§ Selection:
--- Begin ---

In Brief – Amazon’s Italian logistics business unit has resolved a major investigation brought by the Milan public prosecutor’s office into alleged tax evasion and unlawful labor practices by paying roughly €180 million ($210 million) to Italy’s tax agency and abandoning a driver-monitoring system. The probe, initiated in 2024, accused Amazon of relying on small delivery businesses to supply delivery workers in ways that allowed Amazon to circumvent labor obligations, reduce social security contributions, and avoid paying value-added tax. Authorities initially seized €121 million as part of the inquiry. Italian officials indicate that Amazon now joins approximately 30 other companies that have settled similar investigations over the past two years, with collective settlements exceeding €1 billion. In a statement, Amazon said it had clarified its practices with regulators and claimed that its work to address concerns helped raise compliance standards across the broader delivery sector. The Milan prosecutor’s office has also scrutinized employment and contracting practices at other major delivery firms, including the Italian operations of DHL, FedEx, and UPS.

--- End ---

§ Entries:
--- Begin ---

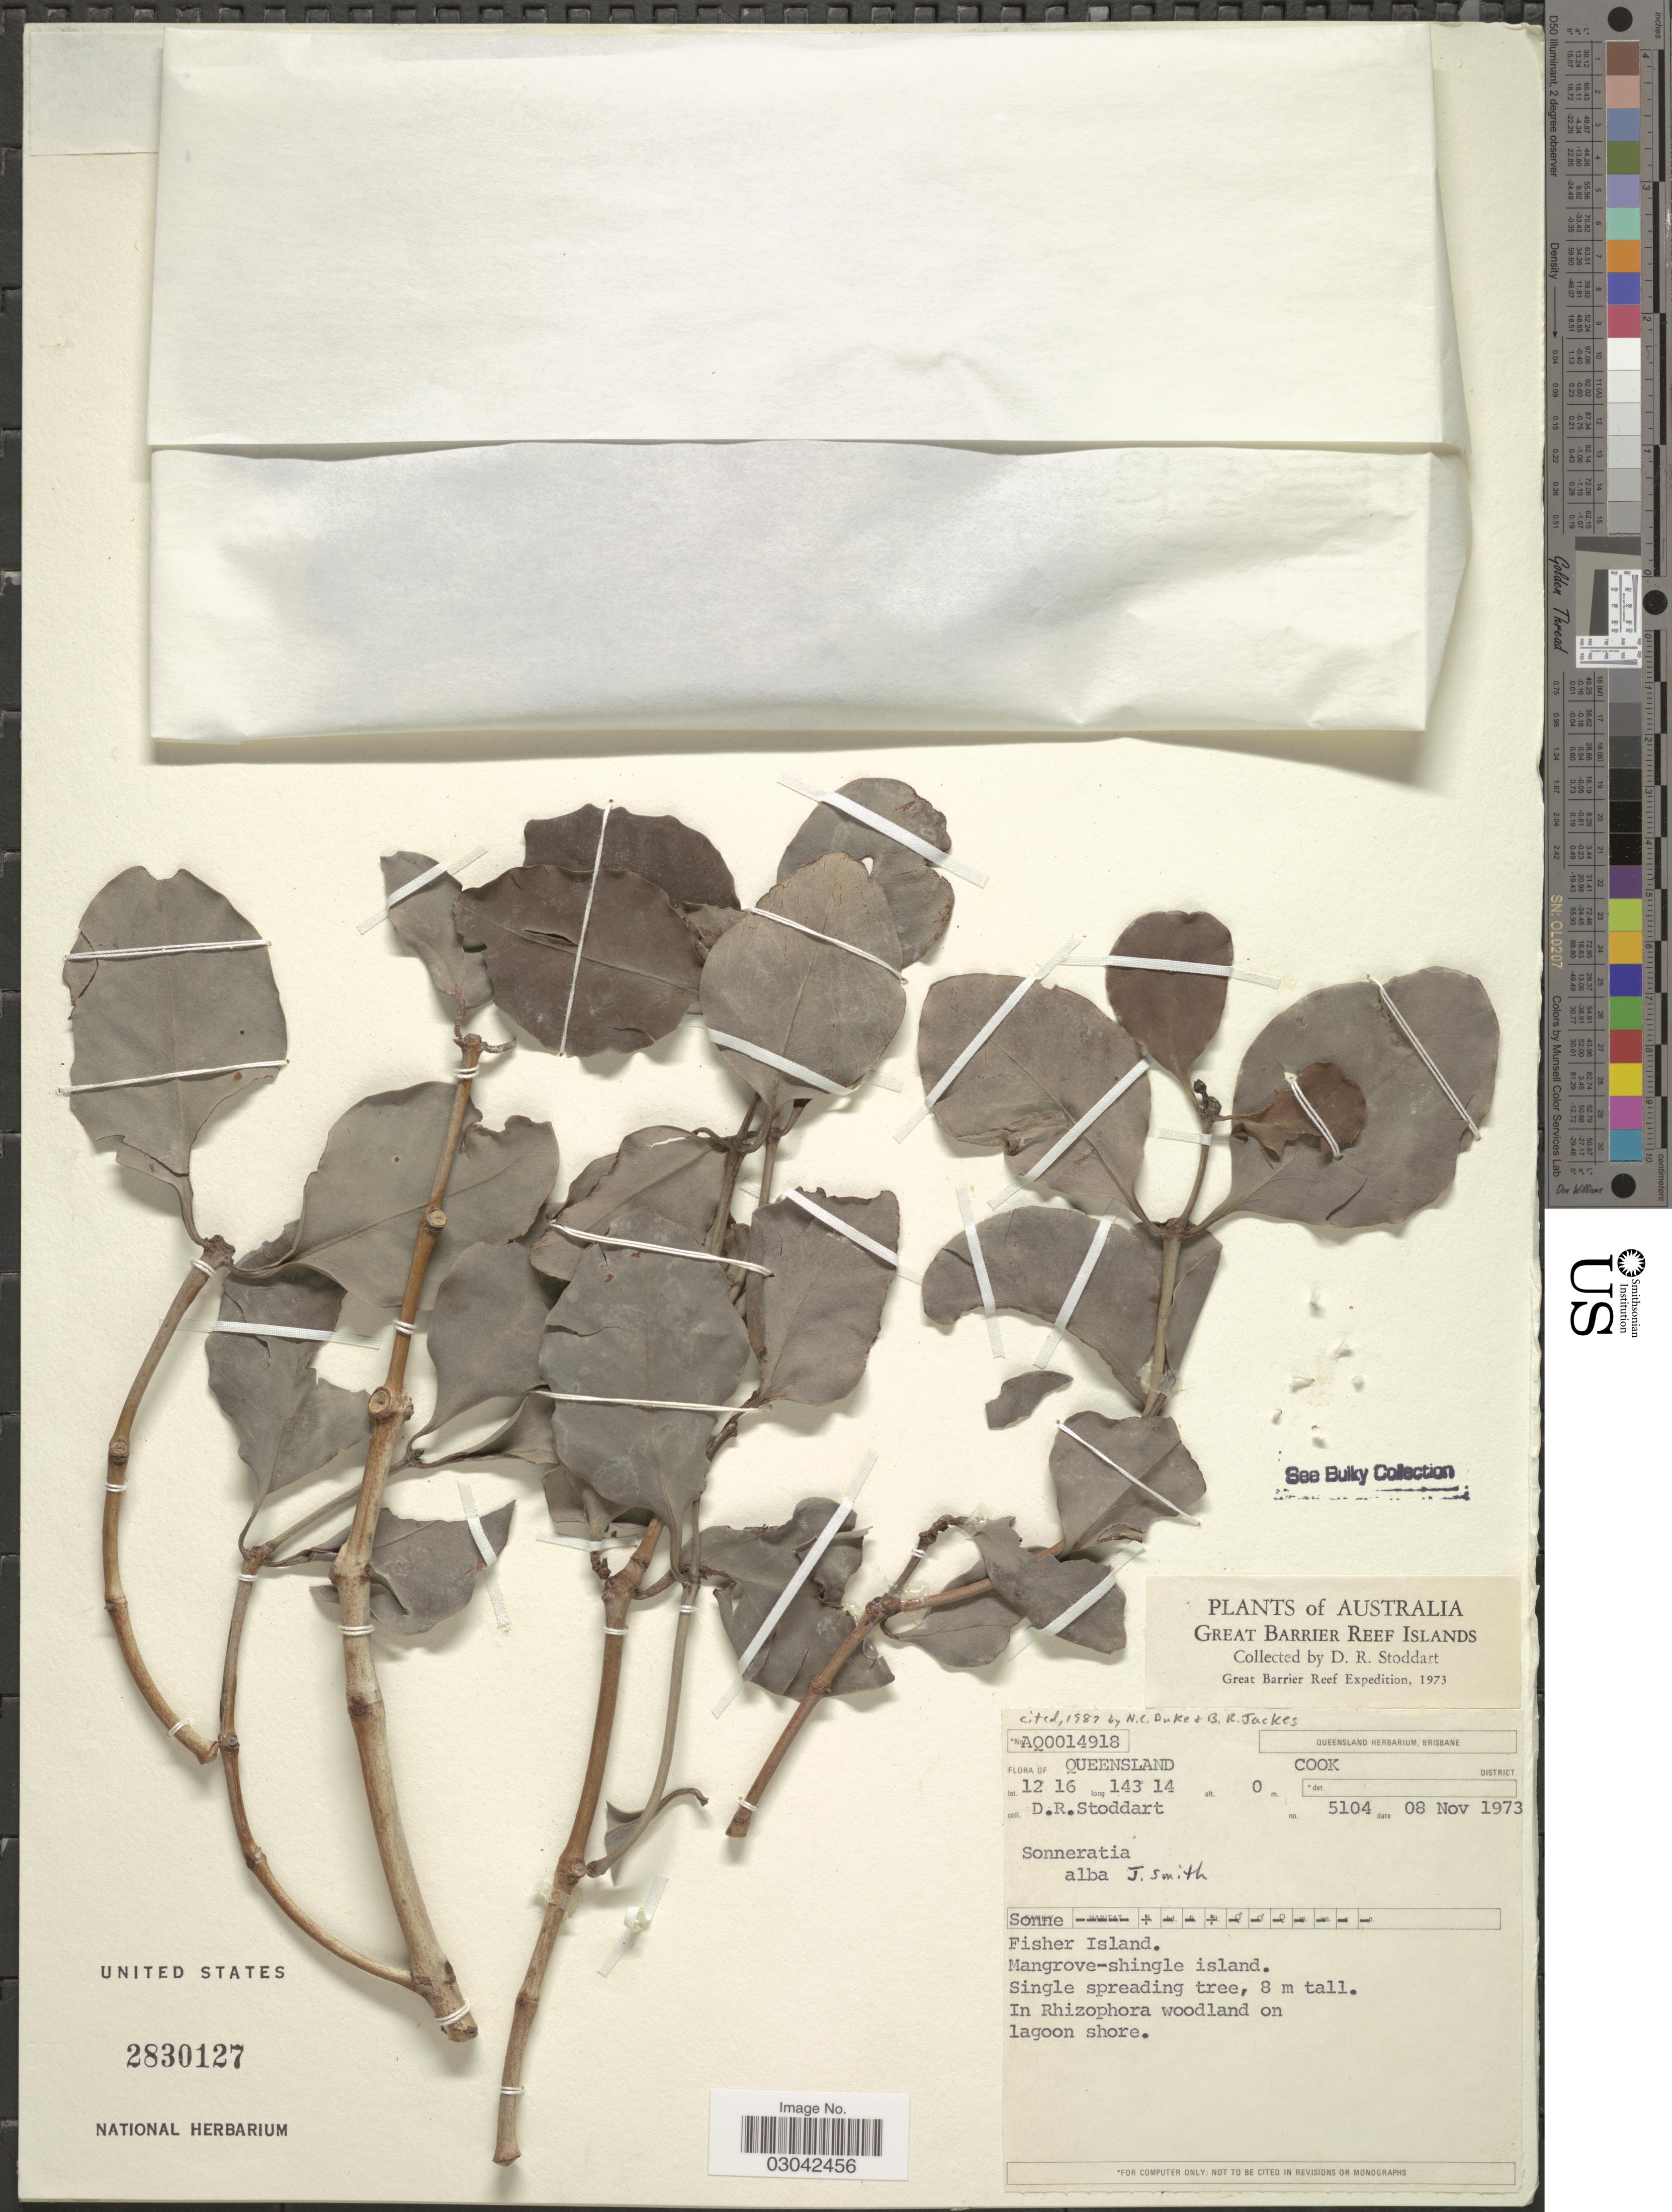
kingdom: Plantae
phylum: Tracheophyta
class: Magnoliopsida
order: Myrtales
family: Lythraceae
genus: Sonneratia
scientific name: Sonneratia alba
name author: Sm.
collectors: D. R. Stoddart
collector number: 5104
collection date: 1973-11-08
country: Australia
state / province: Queensland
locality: Cook District. Fisher Island. Mangrove-shingle island. Great Barrier Reef Islands.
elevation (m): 0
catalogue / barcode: US 2830127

--- End ---

§ Prompt 1:
Decide whether each of the following statements agrees with the Amazon settlement brief. Answer yes or no for each, and quote the exact words of the brief that decide it. (a) The investigation began in 2024. (b) Authorities initially seized €180 million. (c) The Milan prosecutor's office has also looked at the Italian operations of DHL.
§ Prompt 2:
Resume the Amazon settlement brief after its final sentence, writing a few more sentences in the same style.

§ Exercise result 1:
(a) Yes: "The probe, initiated in 2024"
(b) No: "Authorities initially seized €121 million"
(c) Yes: "including the Italian operations of DHL, FedEx, and UPS"

§ Exercise result 2:
Context – Amazon has been one of the largest Gig work businesses for years. Two Gig-style platforms are central to Amazon’s delivery services. Delivery Service Partners are a fleet of small businesses that buy delivery vans and use Gig drivers to operate them, with the driver performance tightly guided by Amazon. When safety, health, and labor shortcomings occur, Amazon often pins the failings on the small firms. Amazon’s second Gig delivery program, called Flex, is an Uber-style app platform where drivers sign up directly and use their own vehicles. Both programs have faced criticism and challenges globally for worker misclassification, lax safety, and aggressive monitoring by Amazon. Although the EU’s Platform Labor Directive was initially intended to set uniform Gig worker employee classification standards, the final version left that in the hands of each member state, with some, including Spain and Portugal, going further than others.